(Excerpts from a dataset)
^^^^^^^^^^^^^^^^
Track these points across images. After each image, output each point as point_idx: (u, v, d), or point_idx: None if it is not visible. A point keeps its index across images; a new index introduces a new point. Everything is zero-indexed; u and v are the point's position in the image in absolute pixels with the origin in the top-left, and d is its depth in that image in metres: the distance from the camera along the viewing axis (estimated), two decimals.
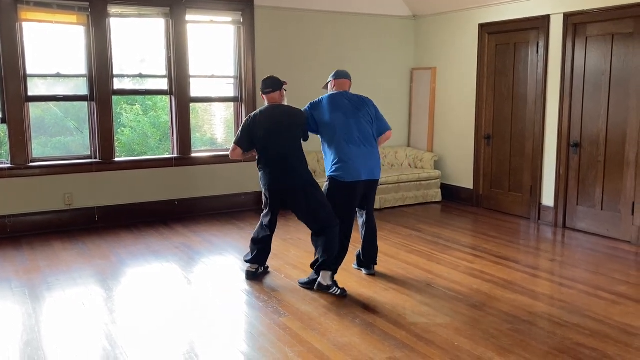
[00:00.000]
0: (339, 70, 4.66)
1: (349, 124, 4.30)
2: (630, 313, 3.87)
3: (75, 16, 5.95)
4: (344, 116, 4.31)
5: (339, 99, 4.40)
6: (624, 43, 5.43)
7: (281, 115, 4.31)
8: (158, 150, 7.04)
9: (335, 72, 4.63)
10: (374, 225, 4.62)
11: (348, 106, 4.37)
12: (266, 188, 4.36)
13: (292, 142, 4.31)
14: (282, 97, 4.44)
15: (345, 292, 4.21)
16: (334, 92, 4.50)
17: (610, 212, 5.70)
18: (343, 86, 4.54)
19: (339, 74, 4.59)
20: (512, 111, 6.66)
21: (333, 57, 7.30)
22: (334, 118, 4.31)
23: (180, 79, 6.47)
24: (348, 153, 4.26)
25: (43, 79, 6.03)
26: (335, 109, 4.34)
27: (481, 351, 3.29)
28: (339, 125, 4.29)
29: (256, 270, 4.59)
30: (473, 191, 7.23)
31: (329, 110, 4.35)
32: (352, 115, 4.33)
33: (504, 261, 5.01)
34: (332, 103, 4.38)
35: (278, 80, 4.39)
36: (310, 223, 4.31)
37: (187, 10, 6.41)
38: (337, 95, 4.43)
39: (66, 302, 4.07)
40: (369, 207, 4.55)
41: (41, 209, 5.94)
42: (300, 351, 3.31)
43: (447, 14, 7.36)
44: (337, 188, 4.29)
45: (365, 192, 4.40)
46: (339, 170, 4.27)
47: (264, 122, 4.28)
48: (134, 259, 5.10)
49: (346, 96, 4.44)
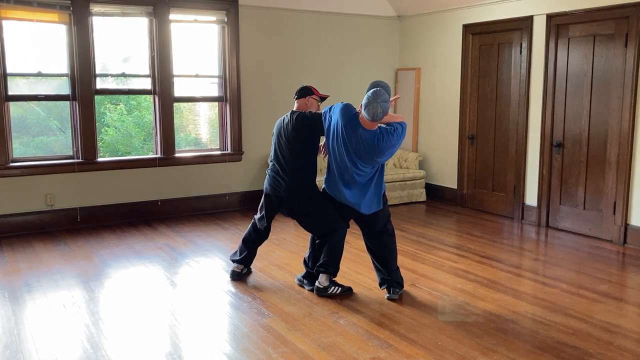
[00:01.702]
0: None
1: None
2: (612, 311, 3.91)
3: (56, 14, 5.88)
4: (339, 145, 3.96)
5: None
6: (605, 44, 5.49)
7: (291, 123, 4.17)
8: (142, 150, 6.99)
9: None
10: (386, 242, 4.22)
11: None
12: (264, 189, 4.37)
13: (295, 152, 4.13)
14: (308, 105, 4.27)
15: (350, 289, 4.23)
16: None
17: (592, 212, 5.76)
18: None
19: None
20: (495, 111, 6.70)
21: (317, 57, 7.30)
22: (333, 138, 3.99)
23: (163, 79, 6.43)
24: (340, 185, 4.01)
25: (24, 78, 5.95)
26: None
27: (465, 350, 3.30)
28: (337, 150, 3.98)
29: (241, 271, 4.57)
30: (457, 191, 7.27)
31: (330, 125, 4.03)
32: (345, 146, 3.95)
33: (487, 260, 5.03)
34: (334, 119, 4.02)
35: (307, 88, 4.29)
36: (311, 231, 4.31)
37: (171, 10, 6.37)
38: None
39: (47, 304, 4.02)
40: (375, 228, 4.17)
41: (22, 209, 5.86)
42: (284, 352, 3.30)
43: (432, 14, 7.39)
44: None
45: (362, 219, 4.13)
46: (330, 190, 4.09)
47: (277, 124, 4.29)
48: (117, 260, 5.05)
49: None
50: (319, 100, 4.33)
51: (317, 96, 4.31)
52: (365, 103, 3.77)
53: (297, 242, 5.62)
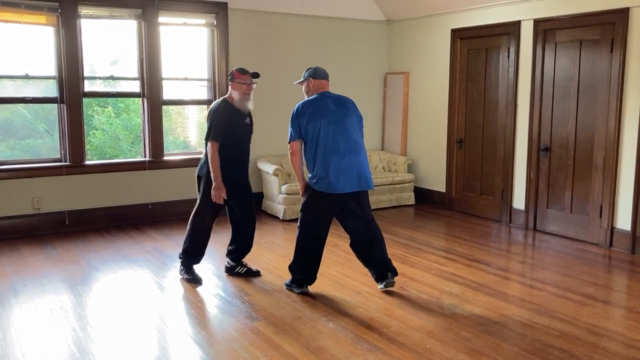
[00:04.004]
0: (317, 67, 4.27)
1: (334, 133, 4.03)
2: (598, 314, 3.94)
3: (44, 17, 5.84)
4: (328, 124, 4.04)
5: (322, 104, 4.11)
6: (592, 49, 5.55)
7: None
8: (130, 153, 6.95)
9: (313, 69, 4.24)
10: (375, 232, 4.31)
11: (333, 112, 4.08)
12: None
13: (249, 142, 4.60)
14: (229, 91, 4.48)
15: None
16: (314, 95, 4.19)
17: (579, 215, 5.81)
18: (323, 87, 4.24)
19: (319, 72, 4.23)
20: (483, 115, 6.75)
21: (306, 61, 7.28)
22: (317, 126, 4.04)
23: (152, 82, 6.41)
24: (332, 164, 4.01)
25: (11, 80, 5.91)
26: (318, 115, 4.05)
27: (453, 353, 3.32)
28: (322, 134, 4.02)
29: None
30: (446, 194, 7.30)
31: (311, 116, 4.05)
32: (337, 122, 4.06)
33: (475, 264, 5.06)
34: (315, 109, 4.08)
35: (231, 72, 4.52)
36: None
37: (160, 12, 6.35)
38: (319, 100, 4.14)
39: (34, 309, 3.99)
40: (366, 215, 4.24)
41: (8, 213, 5.81)
42: (273, 356, 3.29)
43: (420, 19, 7.43)
44: (316, 200, 4.11)
45: (350, 204, 4.14)
46: (319, 184, 4.05)
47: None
48: (105, 264, 5.02)
49: (330, 99, 4.15)
50: (242, 82, 4.39)
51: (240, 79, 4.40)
52: (309, 74, 4.23)
53: (286, 245, 5.62)
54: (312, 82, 4.23)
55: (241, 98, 4.41)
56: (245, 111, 4.48)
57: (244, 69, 4.46)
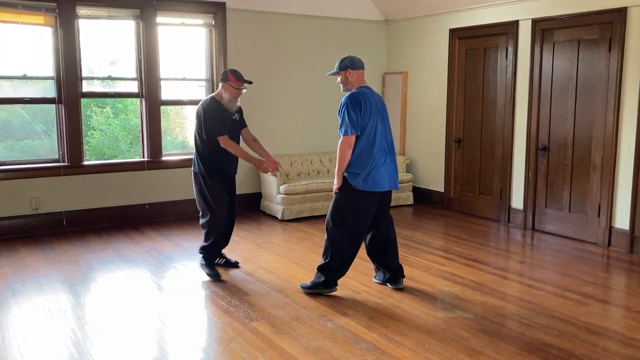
^^^^^^^^^^^^^^^^
[TASK BRIEF]:
Output exactly the lines above, from the line with "18: (343, 86, 4.54)" to the line with "10: (386, 242, 4.22)", both included; skip the pictures.

[OUTPUT OF THE TASK]:
18: (343, 86, 4.54)
19: (339, 74, 4.59)
20: (512, 111, 6.66)
21: (333, 57, 7.30)
22: (334, 118, 4.31)
23: (180, 79, 6.47)
24: (348, 153, 4.26)
25: (43, 79, 6.03)
26: (335, 109, 4.34)
27: (481, 351, 3.29)
28: (339, 125, 4.29)
29: (256, 270, 4.59)
30: (473, 191, 7.23)
31: (329, 110, 4.35)
32: (352, 115, 4.33)
33: (504, 261, 5.01)
34: (332, 103, 4.38)
35: (278, 80, 4.39)
36: (310, 223, 4.31)
37: (187, 10, 6.41)
38: (337, 95, 4.43)
39: (66, 302, 4.07)
40: (369, 207, 4.55)
41: (41, 209, 5.94)
42: (300, 351, 3.31)
43: (447, 14, 7.36)
44: (337, 188, 4.29)
45: (365, 192, 4.40)
46: (339, 170, 4.27)
47: (264, 122, 4.28)
48: (134, 259, 5.10)
49: (346, 96, 4.44)
[00:01.702]
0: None
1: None
2: (612, 311, 3.91)
3: (56, 14, 5.88)
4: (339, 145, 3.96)
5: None
6: (605, 44, 5.49)
7: (291, 123, 4.17)
8: (142, 150, 6.99)
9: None
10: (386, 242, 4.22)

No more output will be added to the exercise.